Bien entendu, il a fallu de lourdes complicités pour que la jonction réfugiés-combattants armés se réalise. On peut comprendre (sans l’excuser) que les forces onusiennes de la MINUSMA, submergées de travail à la frontière algérienne, n’aient rien vu. Mais tout expert connaît les liens privilégiés entre les autorités mauritaniennes et les MNLA; tout expert sait également impossible qu’une colonne armée travserse le désert jusqu’à Kidal sans être aperçue par l’aviation et les satellites français qui patrouillent en permanence dans le ciel malien. La France aurait-elle donné son aval au plan machiavélique du MNLA ? Continuerait-elle à aider en sous-main les indépendantistes comme elle l’a fait lors de la reconquête militaire de Kidal ?
En tout état de cause, il y eut des fuites. Informée des mouvements rebelles, l’armée malienne dépêche à Léré des renforts de la zone de défense numéro 2, celle de Ségou, commandée par un officier touareg loyaliste. Ce dernier prend lui-même la direction des opérations. A Foïta, près de Léré, les combats surprennent le MNLA qui espérait manoeuvrer en douce. Résultat: une vingtaine de morts dans ses rangs et une dizaine de prisonniers qui ont été évacués à Ségou avant de rejoindre Bamako.
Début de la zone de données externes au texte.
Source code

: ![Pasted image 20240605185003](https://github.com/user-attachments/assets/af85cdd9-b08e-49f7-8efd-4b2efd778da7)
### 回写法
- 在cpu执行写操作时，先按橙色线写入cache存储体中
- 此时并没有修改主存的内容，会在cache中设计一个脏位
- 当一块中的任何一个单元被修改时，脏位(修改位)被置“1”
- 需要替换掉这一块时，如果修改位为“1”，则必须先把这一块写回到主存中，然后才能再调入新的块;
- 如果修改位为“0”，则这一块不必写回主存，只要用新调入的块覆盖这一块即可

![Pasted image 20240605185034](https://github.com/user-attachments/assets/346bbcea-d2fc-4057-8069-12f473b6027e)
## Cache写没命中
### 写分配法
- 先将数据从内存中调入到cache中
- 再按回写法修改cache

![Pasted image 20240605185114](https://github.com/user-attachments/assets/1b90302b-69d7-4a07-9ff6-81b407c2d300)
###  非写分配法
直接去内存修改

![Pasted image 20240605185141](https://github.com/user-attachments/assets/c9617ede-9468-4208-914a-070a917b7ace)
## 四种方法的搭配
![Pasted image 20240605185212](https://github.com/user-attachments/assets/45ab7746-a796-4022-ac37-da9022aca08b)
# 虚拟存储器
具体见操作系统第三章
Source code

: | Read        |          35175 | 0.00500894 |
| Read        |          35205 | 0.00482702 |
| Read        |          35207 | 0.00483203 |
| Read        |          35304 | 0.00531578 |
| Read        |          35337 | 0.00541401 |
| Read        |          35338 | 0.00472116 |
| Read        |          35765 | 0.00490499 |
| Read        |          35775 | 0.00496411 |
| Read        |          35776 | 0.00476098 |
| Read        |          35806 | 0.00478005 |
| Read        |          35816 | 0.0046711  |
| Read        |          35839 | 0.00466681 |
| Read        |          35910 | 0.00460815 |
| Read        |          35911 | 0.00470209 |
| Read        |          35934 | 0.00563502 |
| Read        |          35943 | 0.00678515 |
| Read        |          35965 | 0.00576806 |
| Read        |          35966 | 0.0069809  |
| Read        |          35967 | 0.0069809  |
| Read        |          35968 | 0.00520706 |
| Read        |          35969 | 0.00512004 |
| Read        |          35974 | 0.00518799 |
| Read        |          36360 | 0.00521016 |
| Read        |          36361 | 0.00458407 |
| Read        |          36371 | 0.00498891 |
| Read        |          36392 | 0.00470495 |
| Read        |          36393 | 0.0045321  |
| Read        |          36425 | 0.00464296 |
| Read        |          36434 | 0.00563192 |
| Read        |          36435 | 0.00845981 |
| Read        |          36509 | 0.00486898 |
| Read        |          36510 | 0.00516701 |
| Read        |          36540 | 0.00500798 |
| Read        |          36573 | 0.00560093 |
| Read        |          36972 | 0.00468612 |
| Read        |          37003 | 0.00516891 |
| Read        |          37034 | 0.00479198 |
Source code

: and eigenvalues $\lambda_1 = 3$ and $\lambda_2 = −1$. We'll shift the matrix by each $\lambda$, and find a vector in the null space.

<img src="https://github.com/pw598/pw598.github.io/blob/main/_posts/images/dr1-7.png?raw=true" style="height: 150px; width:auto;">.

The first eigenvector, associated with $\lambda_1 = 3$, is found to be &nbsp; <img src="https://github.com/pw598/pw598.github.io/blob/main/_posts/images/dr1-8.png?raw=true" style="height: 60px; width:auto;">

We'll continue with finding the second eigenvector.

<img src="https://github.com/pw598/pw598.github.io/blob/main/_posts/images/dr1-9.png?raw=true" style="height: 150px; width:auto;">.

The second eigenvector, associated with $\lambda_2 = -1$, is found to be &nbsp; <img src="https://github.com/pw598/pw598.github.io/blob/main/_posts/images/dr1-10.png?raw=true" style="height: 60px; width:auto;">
Il a fallu toute l’autorité du commandant malien pour que les prisonniers aient la vie sauve, tant nos soldats étaient décidés à faire la peau à tout rebelle rencontré.
Sur les circonstances de l’affrontement, le lieutenan-colonel Souleymane Maïga, porte-parole de l’armée, déclare à RFI: « Nous avons constaté qu’il y a eu des vols de bétails. Des forains sont attaqués, dépossédés de leurs biens. La population se plaint de ce banditisme. Si des individus sèment la terreur au sein de la population en se faisant passer pour des combattants du MNLA, je pense qu’il y a un problème.». Le lieutenant-colonel Maiga est cependant connu pour mener l’opinion en bateau depuis qu’il animait, en janvier 2013, les points de presse de l’armée. Les explications qu’il donne ne concordent d’ailleurs pas avec le plan d’occupation discrète envisagé par les rebelles. C’est pourquoi nous faisons davantage confiance au récit fait par le capitaine malien Modibo Naman Traoré à nos confrères français du Figaro: « Une patrouille militaire est tombée sur des hommes en armes se déplaçant à bord de quatre véhicules tout-terrain. Ils ont refusé d’obéir aux ordres des militaires et ont ouvert le feu sur les soldats, en blessant trois.». Interrogé par Le Figaro, Attaye Ag Mohamed, l’un des fondateurs du MNLA, a accusé l’armée d’avoir ouvert les hostilités en encerclant ses hommes. Il n’a fourni aucun bilan des combats.
Surenchère étouffée dans l’oeuf ?
Si son plan avait abouti, le MNLA aurait revendiqué, lors de la reprise des négociations avec le Mali, le contrôle de nombreuses localités alors qu’aujourd’hui, il n’en contrôle aucune. Il en aurait profité pour faire de la surenchère en termes de révendications.D’autant qu’on nous révèle que le mouvement indépendantiste n’a pas très envie de discuter avec le nouveau ministre de la Réconciliation mais directement avec IBK.